«Лев Толстой очень любил детей...» | страница 37



•••••••••••••••••••••••••••••••••••••••••••••••••••••••••

Лев Рубинштейн,

писатель

/выпуск филфака Московского государственного заочного педагогического института–1971/


Я эти рассказики читал очень давно, но они не произвели на меня никакого впечатления, так как я уже хорошо знал Хармса и очень его любил. Поэтому «вторичные» тексты показались мне ненужными.

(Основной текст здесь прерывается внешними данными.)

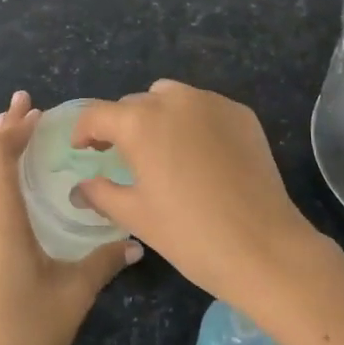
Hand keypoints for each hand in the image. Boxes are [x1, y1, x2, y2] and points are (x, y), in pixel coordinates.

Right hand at [72, 80, 318, 308]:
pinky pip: (204, 108)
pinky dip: (193, 122)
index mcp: (139, 122)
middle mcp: (173, 100)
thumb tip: (80, 187)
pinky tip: (201, 156)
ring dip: (158, 116)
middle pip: (134, 104)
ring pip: (171, 97)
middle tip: (123, 158)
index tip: (83, 149)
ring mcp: (211, 103)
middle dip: (123, 126)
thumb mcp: (136, 216)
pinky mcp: (240, 113)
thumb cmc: (189, 234)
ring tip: (163, 150)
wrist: (263, 247)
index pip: (97, 114)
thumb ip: (100, 193)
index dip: (84, 131)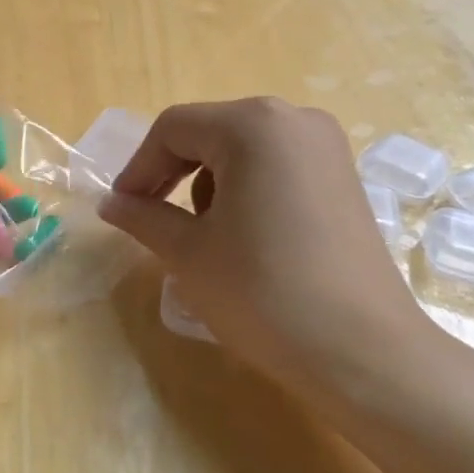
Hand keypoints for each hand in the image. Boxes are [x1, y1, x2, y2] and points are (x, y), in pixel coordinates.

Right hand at [99, 98, 440, 408]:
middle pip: (210, 132)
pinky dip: (246, 189)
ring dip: (208, 182)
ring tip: (201, 234)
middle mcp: (294, 119)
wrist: (364, 353)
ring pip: (243, 148)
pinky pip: (276, 165)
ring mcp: (327, 147)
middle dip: (172, 173)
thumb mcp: (189, 253)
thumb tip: (109, 203)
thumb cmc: (263, 293)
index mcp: (253, 125)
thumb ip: (143, 217)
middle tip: (150, 217)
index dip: (138, 167)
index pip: (173, 129)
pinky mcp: (343, 178)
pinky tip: (243, 235)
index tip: (121, 208)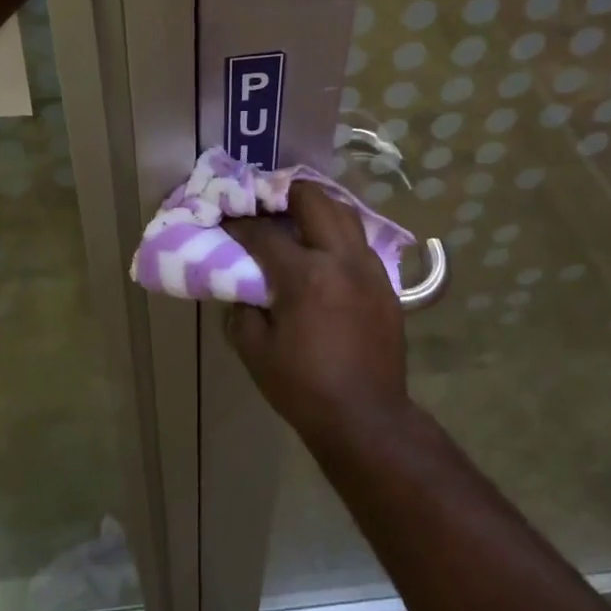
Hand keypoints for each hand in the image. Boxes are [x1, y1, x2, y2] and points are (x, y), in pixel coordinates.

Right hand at [223, 182, 409, 447]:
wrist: (366, 418)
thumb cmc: (303, 387)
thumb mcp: (254, 350)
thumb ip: (242, 308)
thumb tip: (242, 285)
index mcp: (306, 276)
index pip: (264, 232)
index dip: (239, 223)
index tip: (225, 220)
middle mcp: (341, 260)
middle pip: (313, 200)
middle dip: (282, 192)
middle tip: (262, 202)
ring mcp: (369, 269)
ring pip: (344, 213)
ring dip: (315, 207)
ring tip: (293, 216)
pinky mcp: (386, 284)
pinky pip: (359, 241)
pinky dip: (336, 233)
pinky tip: (322, 250)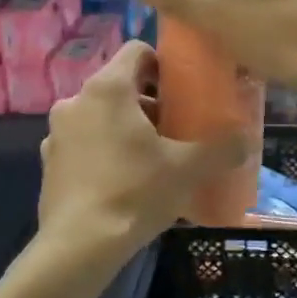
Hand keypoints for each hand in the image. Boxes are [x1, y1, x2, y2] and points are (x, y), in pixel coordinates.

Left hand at [36, 41, 247, 264]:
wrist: (78, 247)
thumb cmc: (134, 193)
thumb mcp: (186, 169)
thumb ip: (221, 149)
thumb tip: (247, 140)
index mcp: (107, 88)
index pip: (137, 50)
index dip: (163, 64)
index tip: (182, 90)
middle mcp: (76, 100)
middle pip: (119, 85)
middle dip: (149, 102)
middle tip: (175, 129)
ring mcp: (57, 132)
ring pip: (100, 115)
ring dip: (126, 127)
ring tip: (153, 158)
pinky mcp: (50, 162)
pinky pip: (84, 142)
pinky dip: (104, 150)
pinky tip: (125, 181)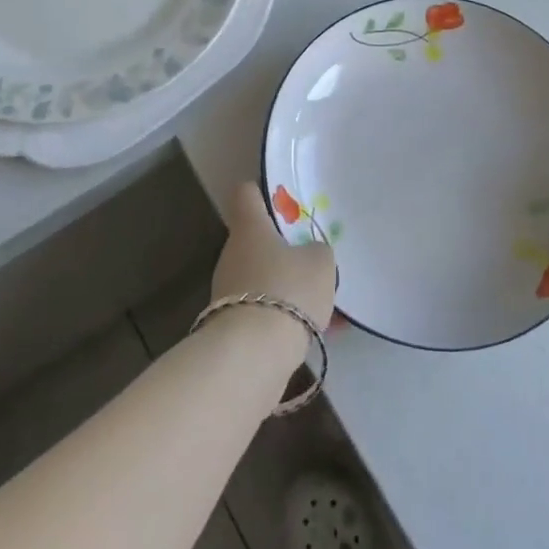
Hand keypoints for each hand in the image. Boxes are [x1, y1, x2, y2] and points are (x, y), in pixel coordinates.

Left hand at [210, 182, 337, 344]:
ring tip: (321, 302)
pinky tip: (315, 331)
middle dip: (284, 249)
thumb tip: (309, 253)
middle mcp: (233, 253)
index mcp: (250, 227)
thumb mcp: (320, 263)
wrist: (252, 355)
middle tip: (313, 259)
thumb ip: (317, 251)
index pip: (247, 194)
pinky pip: (264, 310)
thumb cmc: (287, 290)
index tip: (285, 202)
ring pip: (263, 277)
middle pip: (257, 240)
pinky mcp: (230, 325)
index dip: (263, 193)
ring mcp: (227, 290)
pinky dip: (285, 316)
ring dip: (286, 286)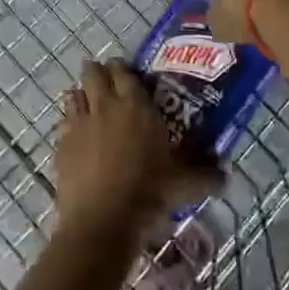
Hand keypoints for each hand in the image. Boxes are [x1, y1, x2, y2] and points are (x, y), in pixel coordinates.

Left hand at [55, 61, 222, 241]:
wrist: (102, 220)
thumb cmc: (148, 192)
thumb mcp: (185, 184)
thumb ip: (206, 175)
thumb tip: (226, 176)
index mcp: (135, 105)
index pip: (125, 71)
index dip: (124, 69)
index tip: (128, 74)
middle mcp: (105, 105)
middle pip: (94, 73)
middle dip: (98, 72)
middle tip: (106, 82)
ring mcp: (79, 123)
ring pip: (74, 94)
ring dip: (81, 94)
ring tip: (88, 103)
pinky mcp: (61, 145)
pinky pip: (63, 123)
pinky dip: (69, 123)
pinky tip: (76, 136)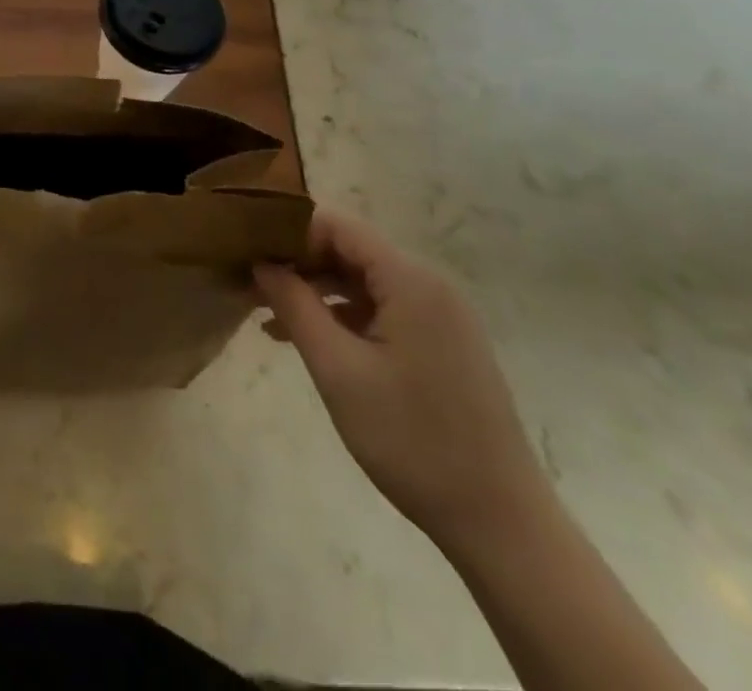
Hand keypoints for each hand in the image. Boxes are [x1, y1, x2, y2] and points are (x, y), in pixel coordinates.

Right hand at [254, 212, 549, 553]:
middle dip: (298, 263)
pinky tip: (307, 340)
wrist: (502, 525)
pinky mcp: (443, 345)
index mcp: (410, 281)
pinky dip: (343, 317)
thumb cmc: (412, 440)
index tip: (249, 253)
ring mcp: (441, 316)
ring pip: (363, 282)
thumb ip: (294, 305)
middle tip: (250, 285)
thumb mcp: (337, 369)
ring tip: (267, 315)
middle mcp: (430, 286)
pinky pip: (383, 310)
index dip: (290, 232)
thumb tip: (261, 262)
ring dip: (316, 291)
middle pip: (350, 250)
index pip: (338, 226)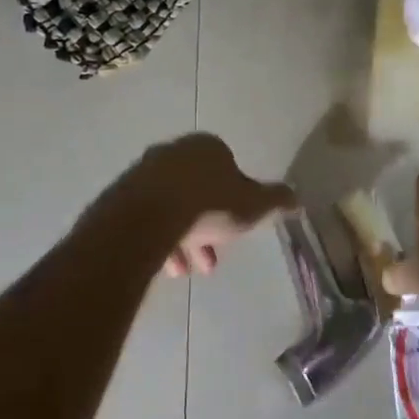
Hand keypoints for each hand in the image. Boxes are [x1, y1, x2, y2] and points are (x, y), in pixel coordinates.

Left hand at [116, 133, 292, 276]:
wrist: (146, 219)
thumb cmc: (208, 205)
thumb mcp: (253, 206)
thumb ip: (275, 200)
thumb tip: (297, 198)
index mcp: (208, 146)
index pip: (227, 169)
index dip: (235, 201)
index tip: (235, 230)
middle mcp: (174, 152)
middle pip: (197, 191)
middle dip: (207, 227)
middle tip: (211, 260)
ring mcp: (144, 172)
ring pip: (171, 207)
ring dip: (182, 239)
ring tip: (186, 272)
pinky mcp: (121, 196)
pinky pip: (147, 219)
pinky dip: (158, 240)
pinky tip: (164, 267)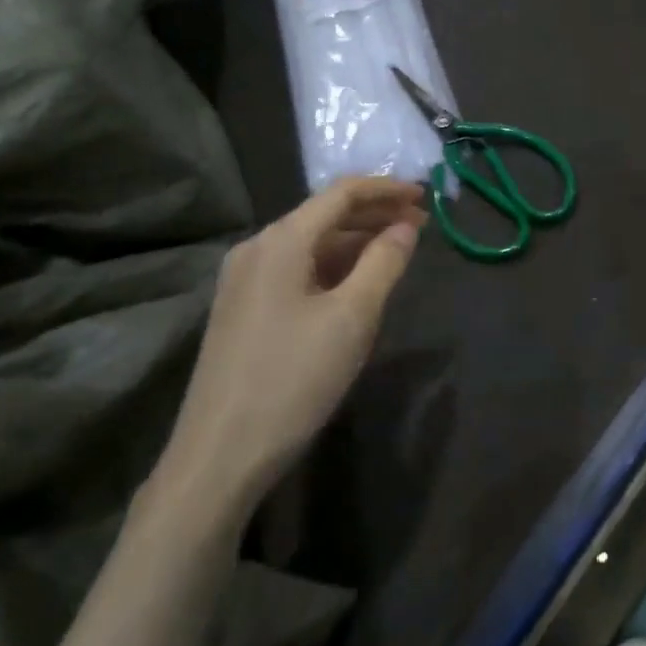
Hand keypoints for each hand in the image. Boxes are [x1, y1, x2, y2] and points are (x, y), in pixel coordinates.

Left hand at [150, 177, 426, 528]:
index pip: (341, 194)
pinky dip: (333, 266)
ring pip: (310, 244)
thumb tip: (406, 226)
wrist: (219, 456)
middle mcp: (256, 249)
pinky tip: (357, 281)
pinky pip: (296, 270)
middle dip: (375, 215)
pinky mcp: (243, 310)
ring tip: (398, 249)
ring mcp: (244, 281)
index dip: (386, 189)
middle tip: (421, 224)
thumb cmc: (293, 380)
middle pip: (324, 216)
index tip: (425, 196)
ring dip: (356, 241)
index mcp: (280, 241)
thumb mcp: (352, 318)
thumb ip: (384, 263)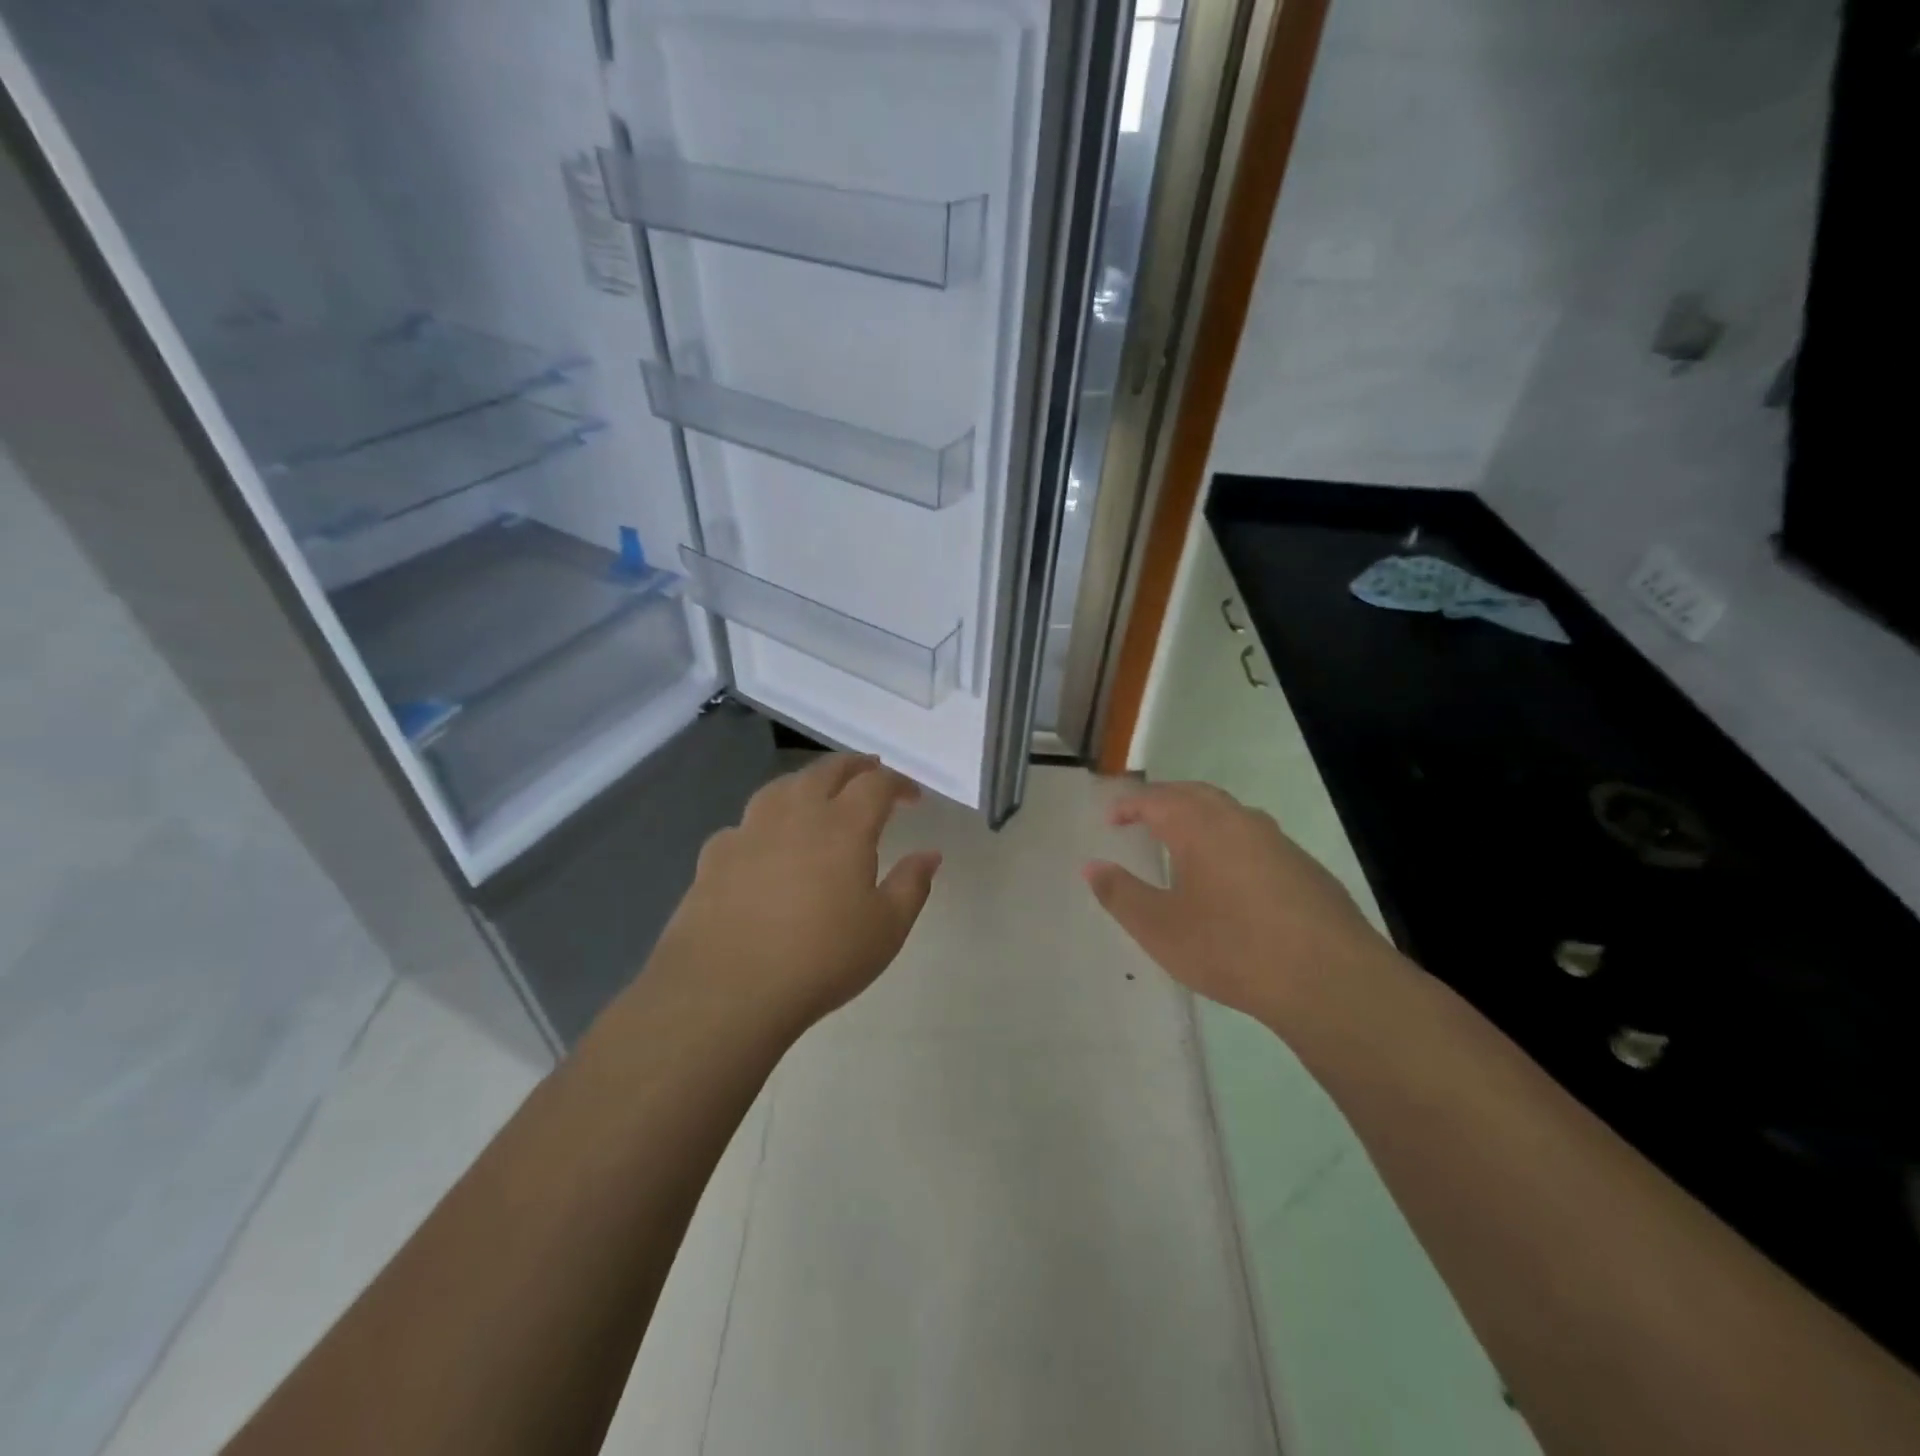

•••••••••••••••••••••••••••••••••••••••••••••••••••••••••

Илья Симановский,

соавтор книги «Венедикт Ерофеев: посторонний»

/выпуск МИФИ–2004/


Впервые я услышал эти анекдоты от старшей сестры или прочитал в одном из перестроечных журналов вроде «Юности» (или, может быть, на самиздатовских распечатках, которые у нас тоже валялись?). Это конец 1980-х или начало 1990-х годов, я был в младших классах. «Лев Толстой очень любил детей», «…и уехал в Баден-Баден», «однажды Пушкин переоделся Гоголем». Сестра и мама их цитировали. Примерно тогда же и теми же путями я узнал некоторые рассказы и пьески Хармса; особенно меня смешило «Мерзопакость, опять об Гоголя». Все это, разумеется, спутывалось в одного автора, а распуталось к первым курсам института, когда я купил трехтомник Хармса и тогда же узнал, что «Баден-Баден» — Хармс ненастоящий. Если раньше анекдоты меня смешили, то теперь я запрезирал их как грубую подделку. Я числил их чем-то вроде книжечек про Шерлока Холмса и Ната Пинкертона, которые ходили в начале 1990-х наряду с Конан Дойлем.

Поэтому, когда в начале 2000-х распространился томик Хармса, где эти анекдоты оказались в разделе «Приписывается Хармсу», я раздраженно втолковывал его обладателям, что это не Хармс и полное безобразие печатать это вместе с Хармсом. Морщился, когда младший брат однокурсника со смехом зачитывал оттуда именно «ложного Хармса» про «Достоевского, царство ему небесное». Мне это казалось дурным вкусом и оскорблением настоящего Хармса. Фамилий авторов я не знал, знал только, что они называются «Веселые ребята», и мне представлялось нечто вроде команды КВН.

Потом мое отношение к анекдотам снова изменилось. Сначала друг в компании процитировал про Льва Толстого, который идет с ночным горшком в руках и говорит, что «я кое-что наделал и теперь несу всему свету показывать». Я по привычке выдал знатока: «Это не Хармс!» И прилюдно сел в лужу, потому что это Хармс, «Судьба жены профессора», — рассказ, который я почему-то упустил. Это меня окоротило. Я подумал, что зря высокомерно относился к качеству анекдотов, раз за них можно принять настоящего Хармса. А потом, еще спустя лет десять, я прочитал в блоге Софьи Багдасаровой историю «дуэта» Доброхотовой и Пятницкого и так впервые узнал, что цикл не устный. Я думаю, это ключевой момент — читать анекдоты без рисунков, с которыми они задумывались, все равно что читать тексты песен, которые подразумевают мелодию. С рисунками «комплект» начинает «играть» совсем по-другому и оказывается не «псевдо-Хармсом», коварно маскирующимся под Даниила Ивановича, а самостоятельным и оригинальным жанром, передающим Хармсу уважительный поклон. Меня и сегодня раздражает, когда тексты Доброхотовой путают с Хармсом (у Парфенова в «Птице-Гоголе» был косяк — я страшно расстроился), но теперь я досадую из двустороннего уважения. И к Хармсу, и к настоящим авторам.